Il voto di marzo sarà invece molto importante; a ricordarlo basterebbe la presenza di un movimento antisistema vicino al 30%, cosa che non si è mai vista in una democrazia occidentale (Trump era sì un outsider, però aveva vinto le primarie di uno dei due grandi partiti su cui da secoli si regge il sistema politico americano). Le incognite sono molte e interessanti: c’è spazio per una forza alla sinistra del Pd? Renzi è stato solo una meteora? Il centrodestra può avere i numeri per governare da solo? E certo non sono in gioco soltanto interessi personali o di fazione.


L’Italia non è la Germania, per citare un grande Paese in mezzo al guado. E non è neppure la Spagna, che con la Germania intrattiene un rapporto privilegiato: il debito pubblico di Madrid è per buona parte in mani tedesche, e questo aiuta a capire il salvataggio delle banche spagnole con i denari europei, e pure l’appoggio ad Amsterdam per la sede dell’Agenzia del farmaco come da desiderio della Merkel. L’Italia ha un debito pubblico abnorme, che non può essere risanato solo con i tagli, ma richiede una crescita vigorosa: qualsiasi parametro calcolato sul Pil andrà male, fino a quando il Pil non risalirà in modo significativo. Il Paese sta riemergendo a fatica dal più grande depauperamento della storia repubblicana, paragonabile a una guerra perduta.

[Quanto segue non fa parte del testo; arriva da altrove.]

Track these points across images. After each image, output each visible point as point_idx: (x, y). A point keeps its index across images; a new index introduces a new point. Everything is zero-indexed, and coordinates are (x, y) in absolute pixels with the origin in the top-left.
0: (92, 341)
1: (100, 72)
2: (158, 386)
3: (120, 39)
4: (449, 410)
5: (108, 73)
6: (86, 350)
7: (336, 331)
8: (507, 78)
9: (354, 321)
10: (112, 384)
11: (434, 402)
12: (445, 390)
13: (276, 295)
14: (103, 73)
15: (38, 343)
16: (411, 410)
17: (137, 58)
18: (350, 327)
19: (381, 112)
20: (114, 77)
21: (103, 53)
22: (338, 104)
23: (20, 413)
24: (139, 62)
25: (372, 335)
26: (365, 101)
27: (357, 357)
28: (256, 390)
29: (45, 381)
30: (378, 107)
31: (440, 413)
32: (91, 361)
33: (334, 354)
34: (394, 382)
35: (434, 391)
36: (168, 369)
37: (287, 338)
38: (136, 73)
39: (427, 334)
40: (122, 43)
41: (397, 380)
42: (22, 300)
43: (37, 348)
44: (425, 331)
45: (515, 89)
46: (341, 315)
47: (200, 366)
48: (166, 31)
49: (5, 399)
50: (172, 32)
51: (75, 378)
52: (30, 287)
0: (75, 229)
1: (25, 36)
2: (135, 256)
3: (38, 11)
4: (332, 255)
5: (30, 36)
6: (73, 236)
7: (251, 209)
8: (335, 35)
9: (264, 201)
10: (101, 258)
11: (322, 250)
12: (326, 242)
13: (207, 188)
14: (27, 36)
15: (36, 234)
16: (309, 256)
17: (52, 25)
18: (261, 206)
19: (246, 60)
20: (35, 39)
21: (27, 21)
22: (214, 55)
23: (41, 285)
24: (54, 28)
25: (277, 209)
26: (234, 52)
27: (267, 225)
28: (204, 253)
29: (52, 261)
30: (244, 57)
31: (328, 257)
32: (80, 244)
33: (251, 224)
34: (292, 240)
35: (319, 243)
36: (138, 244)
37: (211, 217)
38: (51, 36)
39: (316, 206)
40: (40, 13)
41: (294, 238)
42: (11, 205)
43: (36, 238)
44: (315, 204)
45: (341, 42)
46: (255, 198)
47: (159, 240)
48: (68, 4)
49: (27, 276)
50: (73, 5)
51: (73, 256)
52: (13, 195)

Siamo sicuri che l’assenza di un esecutivo nel pieno dei suoi poteri, di una politica economica e industriale, di ministri in grado di trattare da pari a pari in Europa e sui tavoli internazionali, siano un toccasana per un Paese osservato speciale delle istituzioni finanziarie e dei mercati? Già una volta, nell’autunno 2011, l’Italia si trovò al centro di una tempesta speculativa. All’epoca dovette dimettersi un governo che non era mai stato sfiduciato dal Parlamento. E ora pensiamo di affrontare le burrasche prossime venture senza governo?